[Page-level text extractions]
----------
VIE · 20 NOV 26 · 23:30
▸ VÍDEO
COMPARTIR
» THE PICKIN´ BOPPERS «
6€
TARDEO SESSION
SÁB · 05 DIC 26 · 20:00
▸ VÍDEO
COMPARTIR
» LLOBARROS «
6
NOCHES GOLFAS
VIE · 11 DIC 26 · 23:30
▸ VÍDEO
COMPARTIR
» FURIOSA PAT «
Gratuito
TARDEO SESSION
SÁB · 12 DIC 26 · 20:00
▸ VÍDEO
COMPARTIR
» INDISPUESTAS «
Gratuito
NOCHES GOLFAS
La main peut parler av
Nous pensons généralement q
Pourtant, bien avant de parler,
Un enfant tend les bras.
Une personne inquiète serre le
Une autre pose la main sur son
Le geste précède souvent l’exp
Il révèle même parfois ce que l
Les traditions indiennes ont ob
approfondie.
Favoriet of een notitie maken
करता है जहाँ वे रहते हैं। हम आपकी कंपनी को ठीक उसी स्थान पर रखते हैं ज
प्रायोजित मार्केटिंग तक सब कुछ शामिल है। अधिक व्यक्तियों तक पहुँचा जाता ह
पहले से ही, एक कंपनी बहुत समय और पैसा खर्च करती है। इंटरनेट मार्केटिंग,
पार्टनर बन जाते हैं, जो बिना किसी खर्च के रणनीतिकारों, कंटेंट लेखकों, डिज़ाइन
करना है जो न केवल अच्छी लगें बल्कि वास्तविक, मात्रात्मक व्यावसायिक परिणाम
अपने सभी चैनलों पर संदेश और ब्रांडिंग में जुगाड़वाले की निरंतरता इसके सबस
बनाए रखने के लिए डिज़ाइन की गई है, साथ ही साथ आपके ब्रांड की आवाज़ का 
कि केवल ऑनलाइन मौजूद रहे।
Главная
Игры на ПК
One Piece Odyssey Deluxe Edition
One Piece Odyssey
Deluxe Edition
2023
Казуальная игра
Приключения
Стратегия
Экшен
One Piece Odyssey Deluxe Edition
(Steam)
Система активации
----------
**Problem details**
Look above and return each line of the records exactly, from the very first through the line with "करता है जहाँ", both included.

**Task response**
VIE · 20 NOV 26 · 23:30
▸ VÍDEO
COMPARTIR
» THE PICKIN´ BOPPERS «
6€
TARDEO SESSION
SÁB · 05 DIC 26 · 20:00
▸ VÍDEO
COMPARTIR
» LLOBARROS «
6
NOCHES GOLFAS
VIE · 11 DIC 26 · 23:30
▸ VÍDEO
COMPARTIR
» FURIOSA PAT «
Gratuito
TARDEO SESSION
SÁB · 12 DIC 26 · 20:00
▸ VÍDEO
COMPARTIR
» INDISPUESTAS «
Gratuito
NOCHES GOLFAS
La main peut parler av
Nous pensons généralement q
Pourtant, bien avant de parler,
Un enfant tend les bras.
Une personne inquiète serre le
Une autre pose la main sur son
Le geste précède souvent l’exp
Il révèle même parfois ce que l
Les traditions indiennes ont ob
approfondie.
Favoriet of een notitie maken
करता है जहाँ वे रहते हैं। हम आपकी कंपनी को ठीक उसी स्थान पर रखते हैं ज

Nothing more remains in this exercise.